Un’ampia parte dell’incontro con i media, tenuto alla sede del servizio formazione dell’Eoc di Bellinzona, è stata dedicata appunto... alla formazione. «Dopo anni di lenta emorragia siamo riusciti a invertire la tendenza, tornando così ad avere oltre 1’400 militi», ha dichiarato con soddisfazione Zamboni. «L’intenzione è di avere una crescita positiva, altrimenti saremmo destinati a scomparire». È quindi stato illustrato il percorso che porta i candidati a diventare pompieri operativi sul campo. «Erano 520 gli annunciati alla serata informativa del 9 maggio. 196 sono invece quelli iscritti alla giornata di arruolamento a fine settembre». Un numero, frutto della campagna «aggressiva» lanciata in primavera, che rallegra i ‘piani alti’ del corpo. «40 di loro sono candidati per diventare pompieri di montagna e potranno disporre di nuovi mezzi specifici per operare in scenari complicati. È una funzione molto importante che richiede qualità e conoscenze particolari. L’importanza di questa figura l’abbiamo vista con i recenti incendi nel Gambarogno. Chi pensa che l’elemento determinante in queste operazioni sono elicotteri e aerei si sbaglia di grosso. A fare la differenza sono i volontari sul terreno e le loro competenze». Gran parte degli effettivi è infatti composta da persone che mettono gratuitamente a disposizione il loro tempo. «È necessario fidelizzare queste persone. Vogliamo seguire il loro percorso e vedere se dopo 3 anni sono ancora attivi o hanno lasciato. In quest’ultimo caso ci interessano i motivi, per poter agire di conseguenza».

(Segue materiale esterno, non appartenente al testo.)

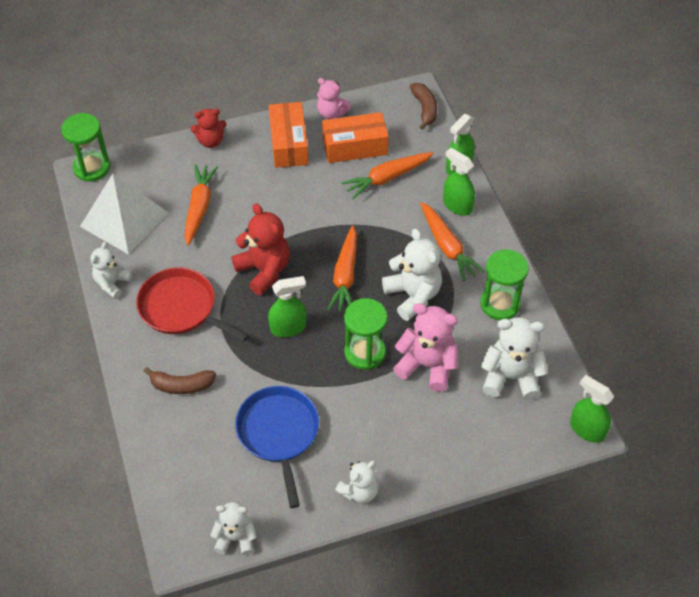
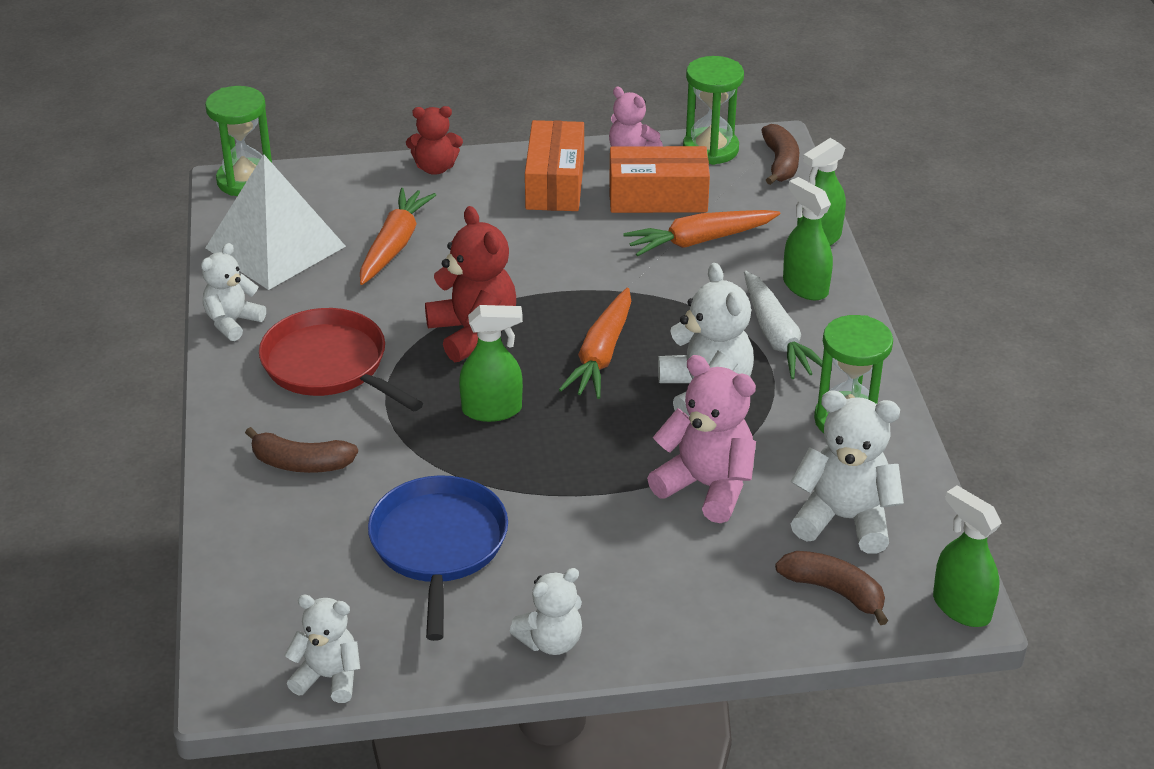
camera: 10 degrees right, 15 degrees down
(365, 352) = (607, 457): green hourglass -> green hourglass (710, 149)
(447, 247) = (777, 337): orange carrot -> white carrot
(514, 429) = (834, 591): none -> brown banana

‘Oltre 16mila chiamate in un anno’

Sono state oltre 16mile le chiamate giunte al 118 nel 2021, in diminuzione rispetto all’anno precedente. «Un dato che però va preso con le pinze. Abbiamo infatti riorganizzato le chiamate». Il numero delle chiamate non contempla ora i numeri 112, 144 e 117. Un numero in sensibile calo è quello legato agli eventi naturali (allagamenti e danni della natura): 411, dunque 199 in meno rispetto al 2020. Questo, ha spiegato Ortelli, è dovuto all’estate che abbiamo appena vissuto. «È stata meno problematica rispetto a quella precedente, specialmente nella regione del Bellinzonese. Dobbiamo però sempre stare all’erta, i cambiamenti climatici sono evidenti». Uno di questi è sicuramente l’annunciata siccità che dovrebbe colpire il Ticino nei prossimi mesi e che spesso è concausa dei danni provocati dalla natura. Ad aver maggiormente sollecitato i pompieri, «vista anche la maggior densità di abitanti», è stato il Sottoceneri.